$$
\text{Precision} = P(Y = 1\vert\hat Y = 1) = \dfrac{
P(\hat Y = 1\vert Y = 1)P(Y = 1)
}{
P(\hat Y = 1)
}=\dfrac{
\text{Recall}\times\text{Prevalence}
}{
P(\hat Y = 1)
}
$$
You want to calculate the prevalence and then multiply that prevalence by the number of samples in the new data.
$$
\text{Prevalence} = \dfrac{
\text{Precision}\times P(\hat Y = 1)
}{
\text{Recall}
}
$$
From your modeling, you know the precision and recall. You also know the proportion of predictions that are $1$ instead of $0$, giving you $P(\hat Y = 1)$. Therefore, you have a calculation of the prevalence that you can use as the estimation of the prevalence in the new data set. You can use that calculated prevalence to estimate the number of $Y=1$ events in the new data.
However, you should not have to go through all of that. You can just calculate the prevalence, without even developing a classifier, and use that value as the estimated prevalence in the new sample.

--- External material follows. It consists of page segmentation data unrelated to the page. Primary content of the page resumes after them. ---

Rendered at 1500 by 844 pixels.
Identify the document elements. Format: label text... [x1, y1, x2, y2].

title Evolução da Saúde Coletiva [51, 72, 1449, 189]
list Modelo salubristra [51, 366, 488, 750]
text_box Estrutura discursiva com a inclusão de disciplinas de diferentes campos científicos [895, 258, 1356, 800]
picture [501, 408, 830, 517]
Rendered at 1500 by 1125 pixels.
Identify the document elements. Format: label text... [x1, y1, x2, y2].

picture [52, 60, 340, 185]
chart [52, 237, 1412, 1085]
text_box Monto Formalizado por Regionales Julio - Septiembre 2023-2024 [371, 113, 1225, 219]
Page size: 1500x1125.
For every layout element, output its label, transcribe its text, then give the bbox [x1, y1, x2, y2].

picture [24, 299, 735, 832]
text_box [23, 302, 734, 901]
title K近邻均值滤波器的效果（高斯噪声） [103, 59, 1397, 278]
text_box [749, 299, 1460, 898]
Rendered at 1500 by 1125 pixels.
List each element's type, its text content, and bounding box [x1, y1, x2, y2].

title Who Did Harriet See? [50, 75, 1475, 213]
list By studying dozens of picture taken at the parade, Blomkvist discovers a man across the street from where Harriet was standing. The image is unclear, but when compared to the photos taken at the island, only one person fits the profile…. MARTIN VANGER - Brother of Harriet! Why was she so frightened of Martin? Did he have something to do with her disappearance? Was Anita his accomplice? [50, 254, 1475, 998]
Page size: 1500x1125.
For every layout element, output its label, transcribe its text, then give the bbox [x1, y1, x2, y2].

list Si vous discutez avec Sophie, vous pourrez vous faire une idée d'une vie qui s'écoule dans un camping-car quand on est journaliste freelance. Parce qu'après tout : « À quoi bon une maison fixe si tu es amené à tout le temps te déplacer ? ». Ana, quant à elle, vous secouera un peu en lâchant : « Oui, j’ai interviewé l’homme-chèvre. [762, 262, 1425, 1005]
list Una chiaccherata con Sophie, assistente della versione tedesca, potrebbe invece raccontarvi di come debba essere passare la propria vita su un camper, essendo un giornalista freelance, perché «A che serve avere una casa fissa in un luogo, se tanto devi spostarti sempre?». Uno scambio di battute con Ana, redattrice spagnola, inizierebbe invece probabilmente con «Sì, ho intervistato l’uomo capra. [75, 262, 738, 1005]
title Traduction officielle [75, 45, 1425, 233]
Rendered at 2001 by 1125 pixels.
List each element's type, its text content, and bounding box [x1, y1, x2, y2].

The simulation below gives an example where these calculations are shown to be equal.
set.seed(2024)
N <- 1000
x1 <- rnorm(N, 0, 1)
x2 <- rnorm(N, 0, 1)
z <- -1 + 2*x1 + 3*x2
pr <- 1/(1 + exp(-z))
y <- rbinom(N, 1, pr)
L <- glm(y ~ x1 + x2, family = binomial)
phat <- predict(L, type = "response")
thresholds <- seq(-0.02, 1.02, 0.01)
for (i in 1:length(thresholds)){
yhat <- ifelse(phat > thresholds[i], 1, 0)
model_precision <- mean(y[yhat == 1])
model_recall <- mean(yhat[y == 1])
py1 <- mean(yhat)
prevalence <- mean(y)
# Print the difference in the directly calculated prevalence vs
# the prevalence calculated from Bayes' theorem on the precision
#
print((model_precision*py1/model_recall) - prevalence)
}
# I get a difference of basically zero at every threshold for which precision exists.
Here is an example with a validation set.
set.seed(2024)
set.seed(2024)
N <- 1000
x1 <- rnorm(N, 0, 1)
x2 <- rnorm(N, 0, 1)
z <- -1 + 2*x1 + 3*x2
pr <- 1/(1 + exp(-z))
y <- rbinom(N, 1, pr)
L <- glm(y ~ x1 + x2, family = binomial)
x1_val <- rnorm(N, 0, 1)
x2_val <- rnorm(N, 0, 1)
z_val <- -1 + 2*x1_val + 3*x2_val
pr_val <- 1/(1 + exp(-z_val))
y_val <- rbinom(N, 1, pr_val)
d_val <- data.frame(x1 = x1_val, x2 = x2_val)
phat <- predict(L, type = "response", data = d_val)
thresholds <- seq(-0.02, 1.02, 0.01)
for (i in 1:length(thresholds)){
yhat <- ifelse(phat > thresholds[i], 1, 0)
model_precision <- mean(y_val[yhat == 1])
model_recall <- mean(yhat[y_val == 1])
py1 <- mean(yhat)
prevalence <- mean(y_val)
# Print the difference in the directly calculated prevalence vs
# the prevalence calculated from Bayes' theorem on the precision
#
print((model_precision*py1/model_recall) - prevalence)
}
# I get a difference of basically zero at every threshold for which precision exists.